Posprzątał swoje banery wyborcze i oddał do schroniska dla zwierząt
Grzegorz Walkiewicz kandydował do rady dzielnicy Praga Północ w Warszawie z listy KWW Jana Śpiewaka - Wygra Warszawa. Po wyborach wsiadł na rower, posprzątał swoje plakaty wyborcze i oddał - jako materiał okrywający i chroniący przez zimnem - do schroniska dla zwierząt. Teraz zachęca innych kandydatów, żeby zrobili to samo w swoich miastach.
- Zbliża się zima - bardzo trudny czas dla bezdomnych zwierząt. Plakatem lub banerem można osłonić budy, kojce i wyłożyć klatki dla zwierząt - czytamy na stronie jednego ze schronisk dla zwierząt.

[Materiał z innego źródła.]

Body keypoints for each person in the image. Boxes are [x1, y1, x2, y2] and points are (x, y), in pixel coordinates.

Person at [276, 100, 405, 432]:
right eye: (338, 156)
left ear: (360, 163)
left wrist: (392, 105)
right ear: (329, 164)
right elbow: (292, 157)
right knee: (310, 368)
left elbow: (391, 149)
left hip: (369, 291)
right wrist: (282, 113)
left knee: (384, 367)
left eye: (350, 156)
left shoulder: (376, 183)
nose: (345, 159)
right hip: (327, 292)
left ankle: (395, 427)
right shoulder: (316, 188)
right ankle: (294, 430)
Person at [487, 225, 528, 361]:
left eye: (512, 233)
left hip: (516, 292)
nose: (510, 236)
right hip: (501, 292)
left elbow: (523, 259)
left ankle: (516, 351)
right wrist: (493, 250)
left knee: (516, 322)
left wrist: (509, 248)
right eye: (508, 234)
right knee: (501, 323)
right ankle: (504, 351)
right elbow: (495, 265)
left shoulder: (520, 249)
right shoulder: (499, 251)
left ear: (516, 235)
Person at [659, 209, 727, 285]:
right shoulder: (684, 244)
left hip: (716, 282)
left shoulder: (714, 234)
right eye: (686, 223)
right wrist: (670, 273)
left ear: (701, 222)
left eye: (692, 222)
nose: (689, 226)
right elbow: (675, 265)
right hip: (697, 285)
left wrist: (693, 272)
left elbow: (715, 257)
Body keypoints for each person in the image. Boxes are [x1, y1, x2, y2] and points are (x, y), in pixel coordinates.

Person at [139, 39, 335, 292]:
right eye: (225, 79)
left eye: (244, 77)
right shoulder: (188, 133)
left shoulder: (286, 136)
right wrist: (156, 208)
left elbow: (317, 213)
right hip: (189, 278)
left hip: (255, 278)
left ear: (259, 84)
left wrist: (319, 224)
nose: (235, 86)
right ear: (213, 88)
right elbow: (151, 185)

Zgodnie z Kodeksem wyborczym, po zakończeniu głosowania komitety wyborcze muszą w ciągu 30 dni usunąć swoje materiały agitacyjne. Za niewywiązanie się z tego obowiązku grożą kary finansowe. Praktyka pokazuje, że wiele komitetów i wielu kandydatów ignoruje jednak te zalecenia i to mieszkańcy oraz samorządy zgłaszaja straży miejskiej lub policji sprawy zaśmiecania terenu.